There’s a seriousness to Levy’s work which is very, very admirable.   You can almost picture him frowning while typing up the facts of Newman’s life, gleaned from official records and interviews with “friends and associates.”   What seems to be missing is the sense of joy about life and living that Paul Newman seemed to possess; in his own eyes, he was nothing if not a very, very lucky man.

Two key questions went unanswered for me in reading this biography:  Why exactly did Newman become an actor (we get some guesses here and some circumstances but not motivation) and what did Newman get out of acting (in a non-commercial sense) that was so satisfying?   Something else has been missed here, which often needs to be answered in telling a person’s story:  How smart, exactly, was the actor?   The answer would have helped to gauge who he was.   (Newman attended three colleges including Yale.)Paul Newman

As with most life stories these days, there’s a “fair and balanced” approach to detailing Newman’s strengths and positives (especially his philanthropic activities) and his weaknesses and faults.   Fine, but it seemed a bit too much by-the-numbers for me.

There is one small fact that comes through well in the telling which is that Newman felt that he never got to know or achieve the admiration of his quite successful merchant father.   Newman began to attain his professional success after his father’s death, something that appeared to haunt him.
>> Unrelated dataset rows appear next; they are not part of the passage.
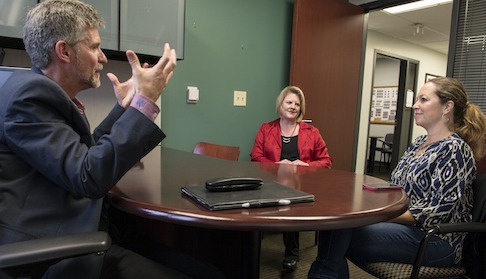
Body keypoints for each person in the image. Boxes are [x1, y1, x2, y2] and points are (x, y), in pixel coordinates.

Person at [0, 1, 222, 278]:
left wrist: (124, 109)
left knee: (207, 270)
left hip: (83, 232)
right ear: (64, 51)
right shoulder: (30, 97)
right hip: (54, 253)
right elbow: (88, 176)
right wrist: (145, 103)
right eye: (93, 47)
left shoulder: (32, 89)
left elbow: (82, 155)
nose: (103, 57)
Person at [308, 77, 486, 279]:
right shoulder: (419, 143)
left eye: (423, 100)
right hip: (406, 227)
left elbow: (433, 213)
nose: (415, 105)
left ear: (447, 107)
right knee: (337, 230)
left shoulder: (455, 150)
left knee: (338, 234)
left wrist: (377, 214)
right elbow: (396, 188)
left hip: (438, 240)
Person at [250, 85, 332, 271]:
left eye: (297, 103)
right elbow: (255, 156)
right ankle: (251, 251)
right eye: (289, 102)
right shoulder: (266, 129)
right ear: (281, 104)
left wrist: (306, 165)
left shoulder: (312, 132)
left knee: (290, 202)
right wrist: (277, 165)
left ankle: (291, 253)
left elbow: (326, 161)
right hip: (270, 182)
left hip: (301, 185)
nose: (293, 106)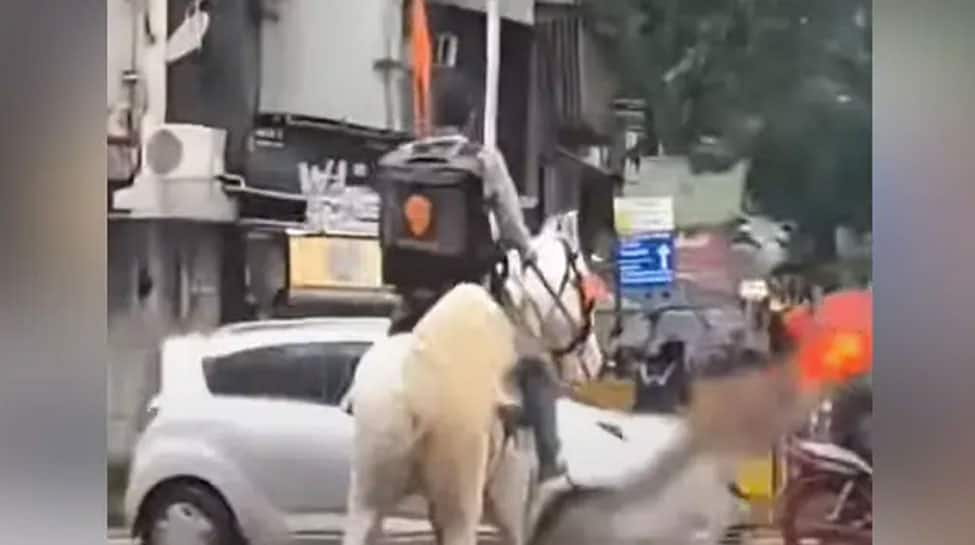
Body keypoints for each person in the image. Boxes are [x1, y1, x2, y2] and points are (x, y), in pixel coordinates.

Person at [380, 86, 565, 482]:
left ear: (431, 115)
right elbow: (513, 226)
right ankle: (550, 460)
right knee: (534, 364)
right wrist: (526, 250)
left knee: (383, 359)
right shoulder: (482, 161)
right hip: (468, 296)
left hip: (412, 298)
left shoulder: (398, 159)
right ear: (470, 117)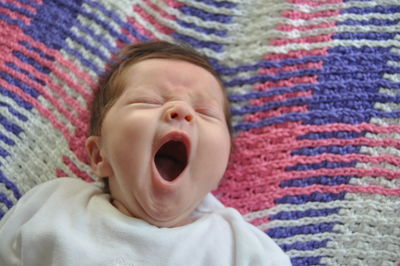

Let me close by noting that I once came within two feet of Paul Newman.   He had just won a celebrity auto race at the Long Beach Grand Prix and – with the help of a couple of young assistants – was walking through the crowd of thousands of race fans…   He and his crew had massive magnums of wine and he was offering a plastic cup full of the libation to anyone and everyone he saw.   His smile was huge, his blue eyes were bright and I thought, “This man really loves people and loves life!”   Sadly, that is the Paul Newman I did not come across in this telling of his life’s story.

Note:   Steve McQueen – Portrait of an American Rebel by Marshall Terill (Plexus trade paperback, $19.95) is recommended as an example of a biography where you will get to know and understand both the actor and the man.